> [Tasks to complete]:
#1 According to the article on albums turning 30 below, what does Cream present?
#2 List every album title that appears in parentheses in the paragraph beginning "Nineteen ninety-four" in the article on albums turning 30 below.

Study text Block Start

30 out of 30: Thirty albums celebrating their 30th anniversary this year

Music in the 1990s was visceral and brilliant all at once. So many great, vivid albums whose songs were packed with meaning and substance, memorable melodies, and sincere verse.
Nineteen ninety-four, in particular, saw an avalanche of musical brilliance wash over the airwaves, some optimistic in title (Parklife, Vitalogy, Grace), occasionally moving into doubt (Definitely Maybe, Live Through This), followed by outright dystopia (The Downward Spiral, Music For the Jilted Generation) whose darkness only drove us back to the jaunty Britpop and freshman American sonics.
If the lyrical lick “I live my life for the stars that shine” or the hip-hop play on words Muse Sick-n-Hour Mess Age meant something to you, read on.
Cream presents 30 awesome and awe-inspiring LPs that celebrate their 30th anniversaries in 2024. Some of their birthdays have passed, some will be rounding the year off, but all are classic samples from an archive of excellent music.

Study text Block End
Supplied material Block Start

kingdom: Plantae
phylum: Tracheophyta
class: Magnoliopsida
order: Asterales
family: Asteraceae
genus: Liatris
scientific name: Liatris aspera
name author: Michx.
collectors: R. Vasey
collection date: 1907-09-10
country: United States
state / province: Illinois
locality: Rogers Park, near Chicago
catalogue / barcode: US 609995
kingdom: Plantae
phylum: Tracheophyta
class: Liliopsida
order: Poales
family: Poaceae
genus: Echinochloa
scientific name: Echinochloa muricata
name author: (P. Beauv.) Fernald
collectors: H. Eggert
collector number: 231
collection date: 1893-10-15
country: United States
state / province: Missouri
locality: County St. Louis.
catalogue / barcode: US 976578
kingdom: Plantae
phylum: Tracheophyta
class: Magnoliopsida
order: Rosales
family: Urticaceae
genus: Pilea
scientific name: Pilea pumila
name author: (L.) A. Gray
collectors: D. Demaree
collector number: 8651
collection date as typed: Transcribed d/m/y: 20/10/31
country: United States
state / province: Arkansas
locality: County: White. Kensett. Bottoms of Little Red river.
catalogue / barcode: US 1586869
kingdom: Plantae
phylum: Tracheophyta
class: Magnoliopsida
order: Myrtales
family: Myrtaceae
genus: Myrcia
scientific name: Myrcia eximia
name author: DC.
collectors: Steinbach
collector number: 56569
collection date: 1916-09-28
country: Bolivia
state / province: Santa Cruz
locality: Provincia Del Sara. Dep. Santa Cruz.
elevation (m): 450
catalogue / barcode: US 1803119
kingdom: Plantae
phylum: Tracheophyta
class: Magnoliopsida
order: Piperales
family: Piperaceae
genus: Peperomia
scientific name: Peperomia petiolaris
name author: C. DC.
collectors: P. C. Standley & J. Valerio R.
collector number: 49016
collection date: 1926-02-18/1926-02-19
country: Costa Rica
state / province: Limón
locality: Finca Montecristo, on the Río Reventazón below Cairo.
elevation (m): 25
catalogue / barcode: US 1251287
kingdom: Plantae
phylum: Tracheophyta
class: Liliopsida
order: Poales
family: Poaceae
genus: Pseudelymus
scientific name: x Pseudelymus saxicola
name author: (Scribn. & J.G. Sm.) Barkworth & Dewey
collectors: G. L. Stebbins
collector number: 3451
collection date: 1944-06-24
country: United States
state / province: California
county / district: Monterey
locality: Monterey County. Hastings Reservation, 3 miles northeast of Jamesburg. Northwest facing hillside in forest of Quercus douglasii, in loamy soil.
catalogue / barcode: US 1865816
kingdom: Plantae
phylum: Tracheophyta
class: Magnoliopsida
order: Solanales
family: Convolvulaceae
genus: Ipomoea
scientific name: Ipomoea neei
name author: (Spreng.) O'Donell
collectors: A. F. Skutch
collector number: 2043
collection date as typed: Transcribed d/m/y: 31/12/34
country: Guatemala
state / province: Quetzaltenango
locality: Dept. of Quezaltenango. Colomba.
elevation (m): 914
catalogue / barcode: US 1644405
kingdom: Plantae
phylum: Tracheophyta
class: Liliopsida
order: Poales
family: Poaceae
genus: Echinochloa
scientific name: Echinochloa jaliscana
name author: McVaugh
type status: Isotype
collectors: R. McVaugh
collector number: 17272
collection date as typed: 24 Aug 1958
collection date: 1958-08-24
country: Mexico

Supplied material Block End

> [Answers for each item]:
#1 Cream presents 30 awesome and awe-inspiring LPs that celebrate their 30th anniversaries in 2024.

#2 Parklife, Vitalogy, Grace, Definitely Maybe, Live Through This, The Downward Spiral, Music For the Jilted Generation